Solution set notation is a way of expressing the result of inequality solutions in a clear and concise manner. When we solve inequalities, we often find a range of values that satisfy the inequality rather than a single number. Solution set notation effectively communicates these ranges, making it easy for anyone to understand.

To write in solution set notation, we use curly braces with a variable inside, followed by a vertical bar that stands for "such that." For example, if we solve an inequality and find that the variable "x" is greater than 3, we write this solution as \( \{ x \mid x > 3 \} \). Here, \( \{ \} \) indicates the set, \( x \) is the variable, and \( > 3 \) describes the condition for the values that the variable can take.

Using solution set notation is especially helpful in mathematics because it is precise and universally understood. Whether you are dealing with inequalities or other mathematical problems, this notation offers clarity.

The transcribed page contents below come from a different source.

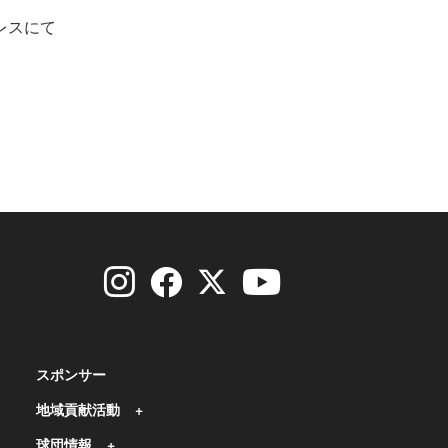
レスにて
スポンサー
地域貢献活動
球団情報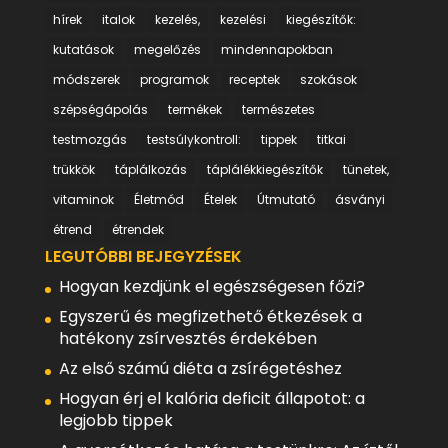
hírek
italok
kezelés,
kezelési
kiegészítők:
kutatások
megelőzés
mindennapokban
módszerek
programok
receptek
szokások
szépségápolás
termékek
természetes
testmozgás
testsúlykontroll:
tippek
titkai
trükkök
táplálkozás
táplálékkiegészítők
tünetek,
vitaminok
Életmód
Ételek
Útmutató
ásványi
étrend
étrendek
LEGUTÓBBI BEJEGYZÉSEK
Hogyan kezdjünk el egészségesen főzi?
Egyszerű és megfizethető étkezések a
hatékony zsírvesztés érdekében
Az első számú diéta a zsírégetéshez
Hogyan érj el kalória deficit állapotot: a
legjobb tippek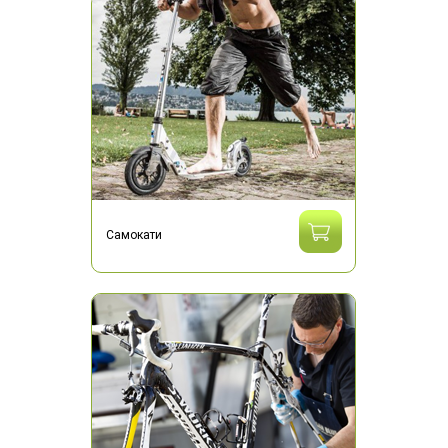
Самокати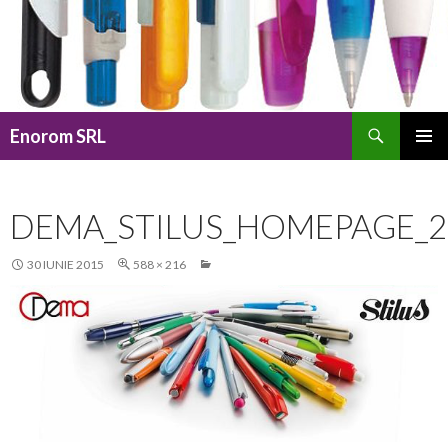
Caută
Enorom SRL
SARI
MENIU
LA
PRINCI
CONȚINUT
DEMA_STILUS_HOMEPAGE_2
30 IUNIE 2015
588 × 216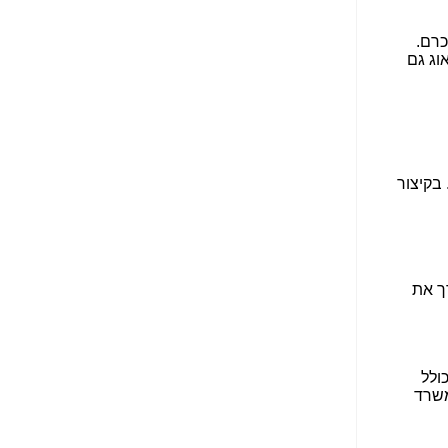
הנאה שהיא מיסודות
עבירת השוחד? -
כאן
שערוריית הקנס הענק
על בזק וחשיפת
"תעודת הביטוח" של
נתניהו בתיק 4000 -
כאן
ערוץ 20: "תיק תפור":
אבי וייס חושף את
מחדלי "תיק 4000" -
כאן
התבלבלתם: גיא פלד
הפך את כחלון, גבאי
ואילת לחשודים
המרכזיים בתיק 4000 -
כאן
פצצות בתיק 4000:
האם היו בכלל
התנגדויות למיזוג
בזק-יס? -
כאן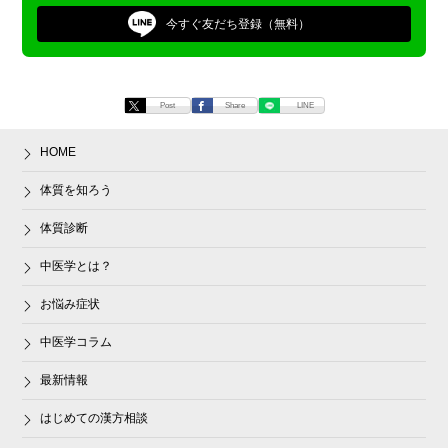
今すぐ
友だち登録（無料）
Post
Share
LINE
HOME
体質を知ろう
体質診断
中医学とは？
お悩み症状
中医学コラム
最新情報
はじめての漢方相談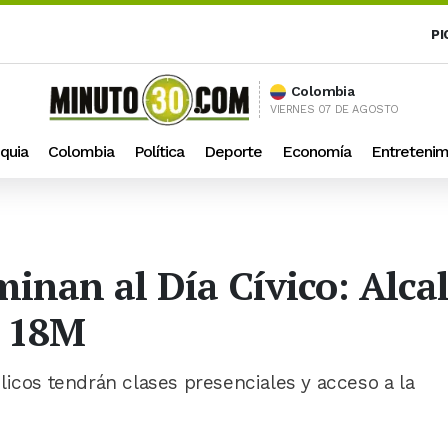
PI
Colombia
VIERNES 07 DE AGOSTO
quia
Colombia
Política
Deporte
Economía
Entretenim
inan al Día Cívico: Alca
l 18M
licos tendrán clases presenciales y acceso a la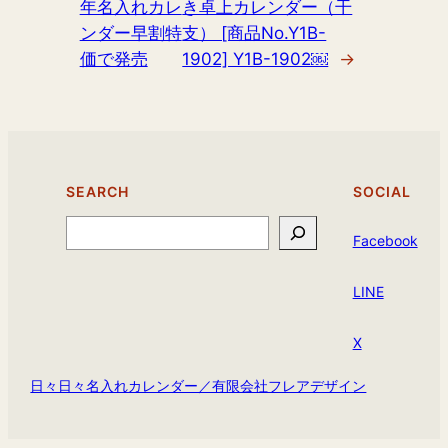
年名入れカレ
き卓上カレンダー（干
ンダー早割特
支） [商品No.Y1B-
価で発売
1902] Y1B-1902￼
→
SEARCH
SOCIAL
Search
Facebook
LINE
X
日々日々名入れカレンダー／有限会社フレアデザイン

Algebraic expressions are a combination of numbers, variables, and operators such as addition, subtraction, multiplication, and division. They form the building blocks of algebra and are used to represent real-world situations in mathematical terms.

In our exercise, we had the expression \( -2(x-4)-3x \). This is an example of an algebraic expression, which involves both numbers and variables. The key to solving equations and inequalities is to manipulate these expressions to find the values of the unknown variables.

There are several crucial operations that can be performed on algebraic expressions, such as:

• Expanding: Distributing multiplication over addition to remove parentheses, e.g., expanding \(-2(x-4)\) to \(-2x + 8\).
• Simplifying: Combining like terms to reduce the expression to its simplest form, such as combining \(-2x\) and \(-3x\) to get \(-5x\).

Understanding these operations makes it easier to solve more complex problems and develop a deeper understanding of algebra.

Solving linear inequalities is very similar to solving linear equations, with a few additional considerations. The goal is to isolate the variable on one side of the inequality, just like in an equation, but we have to consider the direction of the inequality sign.

A few key steps are usually involved:

• Expanding and Simplifying: As shown in the exercise, expand and simplify expressions on both sides. Combine like terms to make the inequality more manageable.
• Isolating the Variable: Use addition, subtraction, multiplication, or division to move terms around and get the variable alone on one side of the inequality, e.g., adding \(5x\) to both sides.
• Solving for the Variable: Once the variable is isolated, make sure to divide or multiply to solve for it, as shown when dividing by 3 to get \(x\) by itself.

An important thing to remember is when multiplying or dividing by a negative number, which is not the case in our specific example, the inequality sign must be reversed. Solving inequalities is a handy tool in many areas of mathematics and helps build the skills necessary for tackling more complex problems.